Edward Cohen is one of Scotland's finest, and most versatile, young pianists.

Highly regarded as a solo recitalist, chamber musician and concerto soloist, he is also a respected teacher at the Royal Conservatoire of Scotland, and is in great demand as pianist for Scotland's leading choirs, including the Edinburgh Festival, RSNO and SCO Choruses. Edward is noted for his broad and eclectic repertoire, ranging from the baroque to new commissions and occasionally his performances even include electronics and 'Radiohead'! He is particularly renowned as a leading advocate of the great and unjustly neglected 19th century French composer Charles Alkan, a contemporary of Liszt and Wagner.

For his Festival Concert, Edward has devised a fascinating programme, bringing together music by French, Russian and Ukrainian composers.

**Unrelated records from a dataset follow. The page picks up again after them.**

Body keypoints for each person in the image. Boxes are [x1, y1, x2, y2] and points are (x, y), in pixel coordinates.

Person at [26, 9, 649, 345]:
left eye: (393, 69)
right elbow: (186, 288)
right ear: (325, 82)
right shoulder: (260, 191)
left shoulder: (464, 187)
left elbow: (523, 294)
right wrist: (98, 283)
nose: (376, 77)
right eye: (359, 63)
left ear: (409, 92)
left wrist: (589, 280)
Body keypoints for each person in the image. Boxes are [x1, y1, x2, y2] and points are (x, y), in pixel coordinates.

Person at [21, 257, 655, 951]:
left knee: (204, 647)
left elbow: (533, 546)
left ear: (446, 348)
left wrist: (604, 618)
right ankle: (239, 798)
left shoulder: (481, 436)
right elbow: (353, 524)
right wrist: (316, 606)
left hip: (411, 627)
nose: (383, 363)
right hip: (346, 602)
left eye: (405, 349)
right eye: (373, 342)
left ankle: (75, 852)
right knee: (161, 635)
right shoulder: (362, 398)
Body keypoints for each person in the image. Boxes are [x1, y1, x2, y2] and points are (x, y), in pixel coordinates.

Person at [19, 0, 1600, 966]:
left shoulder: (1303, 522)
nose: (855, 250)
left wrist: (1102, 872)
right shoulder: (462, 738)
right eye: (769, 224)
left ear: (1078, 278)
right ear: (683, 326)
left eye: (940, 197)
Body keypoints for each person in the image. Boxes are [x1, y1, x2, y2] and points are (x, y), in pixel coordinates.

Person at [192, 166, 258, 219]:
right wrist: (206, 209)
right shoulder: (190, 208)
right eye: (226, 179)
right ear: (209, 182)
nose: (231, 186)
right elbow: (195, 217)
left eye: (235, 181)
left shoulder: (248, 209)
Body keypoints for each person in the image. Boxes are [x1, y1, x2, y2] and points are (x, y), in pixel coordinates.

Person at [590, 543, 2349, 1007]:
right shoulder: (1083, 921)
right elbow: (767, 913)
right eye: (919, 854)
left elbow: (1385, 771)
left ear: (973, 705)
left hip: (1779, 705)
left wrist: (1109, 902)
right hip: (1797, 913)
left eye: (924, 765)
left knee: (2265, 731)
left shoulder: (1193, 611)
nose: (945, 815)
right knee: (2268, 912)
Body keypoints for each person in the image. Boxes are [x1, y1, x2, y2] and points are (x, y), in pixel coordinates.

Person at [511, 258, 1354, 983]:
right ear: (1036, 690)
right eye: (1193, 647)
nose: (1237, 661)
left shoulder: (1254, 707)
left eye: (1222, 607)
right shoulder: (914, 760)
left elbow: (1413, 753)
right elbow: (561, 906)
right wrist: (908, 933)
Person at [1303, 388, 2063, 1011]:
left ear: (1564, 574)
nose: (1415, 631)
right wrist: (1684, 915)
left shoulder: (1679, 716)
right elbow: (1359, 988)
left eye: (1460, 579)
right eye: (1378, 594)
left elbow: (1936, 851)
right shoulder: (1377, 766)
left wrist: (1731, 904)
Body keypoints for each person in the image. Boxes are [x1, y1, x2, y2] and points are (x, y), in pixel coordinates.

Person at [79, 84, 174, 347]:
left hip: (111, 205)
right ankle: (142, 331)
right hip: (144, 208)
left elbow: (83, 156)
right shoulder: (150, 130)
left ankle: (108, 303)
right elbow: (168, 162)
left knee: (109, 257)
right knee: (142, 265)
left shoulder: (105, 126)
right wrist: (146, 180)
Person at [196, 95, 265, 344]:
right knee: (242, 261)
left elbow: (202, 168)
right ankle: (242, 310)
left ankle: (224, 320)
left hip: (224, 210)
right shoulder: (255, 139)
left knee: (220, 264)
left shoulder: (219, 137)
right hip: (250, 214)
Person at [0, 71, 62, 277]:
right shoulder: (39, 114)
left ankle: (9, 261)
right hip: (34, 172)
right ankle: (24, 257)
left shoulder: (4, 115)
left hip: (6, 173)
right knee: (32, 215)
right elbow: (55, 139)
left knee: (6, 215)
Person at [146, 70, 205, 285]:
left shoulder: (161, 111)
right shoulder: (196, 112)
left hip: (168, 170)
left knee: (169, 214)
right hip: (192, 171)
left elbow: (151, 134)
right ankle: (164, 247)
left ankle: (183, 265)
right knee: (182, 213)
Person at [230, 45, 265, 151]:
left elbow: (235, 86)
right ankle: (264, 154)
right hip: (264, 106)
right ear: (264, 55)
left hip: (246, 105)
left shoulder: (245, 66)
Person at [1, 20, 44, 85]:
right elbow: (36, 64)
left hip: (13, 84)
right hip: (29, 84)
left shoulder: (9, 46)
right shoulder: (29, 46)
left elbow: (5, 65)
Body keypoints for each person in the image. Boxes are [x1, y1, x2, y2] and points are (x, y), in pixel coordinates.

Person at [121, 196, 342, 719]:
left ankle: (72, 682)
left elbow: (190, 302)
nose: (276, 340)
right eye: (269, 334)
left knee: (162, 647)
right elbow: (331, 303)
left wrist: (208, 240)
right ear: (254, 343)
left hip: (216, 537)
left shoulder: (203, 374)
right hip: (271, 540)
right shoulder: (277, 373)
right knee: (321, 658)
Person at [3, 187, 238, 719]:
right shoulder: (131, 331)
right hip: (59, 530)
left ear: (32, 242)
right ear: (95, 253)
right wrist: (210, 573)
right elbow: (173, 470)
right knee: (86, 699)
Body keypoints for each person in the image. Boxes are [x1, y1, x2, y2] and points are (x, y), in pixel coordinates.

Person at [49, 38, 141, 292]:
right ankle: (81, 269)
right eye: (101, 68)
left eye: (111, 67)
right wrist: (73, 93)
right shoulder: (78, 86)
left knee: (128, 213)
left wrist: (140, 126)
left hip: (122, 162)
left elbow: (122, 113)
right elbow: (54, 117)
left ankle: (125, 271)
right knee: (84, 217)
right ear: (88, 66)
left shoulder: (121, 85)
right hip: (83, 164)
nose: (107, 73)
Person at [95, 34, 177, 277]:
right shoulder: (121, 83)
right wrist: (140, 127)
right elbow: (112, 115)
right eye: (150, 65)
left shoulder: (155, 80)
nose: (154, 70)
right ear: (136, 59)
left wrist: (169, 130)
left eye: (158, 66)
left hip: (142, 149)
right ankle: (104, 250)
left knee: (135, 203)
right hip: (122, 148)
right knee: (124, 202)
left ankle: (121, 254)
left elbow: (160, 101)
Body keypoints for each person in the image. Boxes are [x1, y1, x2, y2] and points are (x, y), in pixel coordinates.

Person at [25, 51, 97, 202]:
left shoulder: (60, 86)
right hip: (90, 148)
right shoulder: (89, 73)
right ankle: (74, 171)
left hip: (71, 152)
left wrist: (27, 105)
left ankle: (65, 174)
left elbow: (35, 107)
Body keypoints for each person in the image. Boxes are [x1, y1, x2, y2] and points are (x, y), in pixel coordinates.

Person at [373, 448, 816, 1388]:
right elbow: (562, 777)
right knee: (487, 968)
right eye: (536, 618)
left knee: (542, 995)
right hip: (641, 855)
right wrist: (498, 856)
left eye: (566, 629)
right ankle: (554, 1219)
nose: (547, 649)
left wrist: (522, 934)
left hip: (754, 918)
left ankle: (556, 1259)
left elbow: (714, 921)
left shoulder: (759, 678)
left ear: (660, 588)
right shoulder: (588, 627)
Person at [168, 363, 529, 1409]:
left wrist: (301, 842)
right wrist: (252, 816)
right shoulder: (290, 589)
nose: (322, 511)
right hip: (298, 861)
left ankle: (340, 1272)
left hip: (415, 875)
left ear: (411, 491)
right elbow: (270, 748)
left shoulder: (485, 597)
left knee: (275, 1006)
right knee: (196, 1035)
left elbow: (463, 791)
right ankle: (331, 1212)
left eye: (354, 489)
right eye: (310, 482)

The culmination of the recital is his authoritative performance of Alkan's masterpiece, the 'Grande Sonate', described as "one of the pinnacles not only of Alkan’s output but of the entire Romantic piano repertoire". Sub-titled “Les quatre âges”, this epic work is a highly virtuosic depiction of four stages of life, at the ages of 20, 30,40 and 50.

As an appetiser for this substantial ‘main course’, Edward has chosen a sequence of attractive short pieces, including some unfamiliar gems awaiting discovery.

The French strand is to be found in Debussy’s wonderfully evocative ‘Reflets dans l’eau’, whilst the Russian content is in the form of three miniatures (in length if not in spirit!) by Rachmaninov, and the final Prelude and Fugue by Shostakovich, widely considered his greatest work for the piano. The recital opens with three Bagatelles by the Ukrainian composer Valentin Silvestrov, beautiful, tender music that is sure to draw you under its haunting spell.

Like all Music in Peebles concerts, this recital is open to everyone and all are welcome.

Tickets are available from the Eastgate Theatre box office (01721 725777) and cost £14 for adults, but only £7 if accompanying a child under 12. Entry is free for all school pupils.

Further information about this and other Music in Peebles concerts can be found at www.musicinpeebles.org.uk.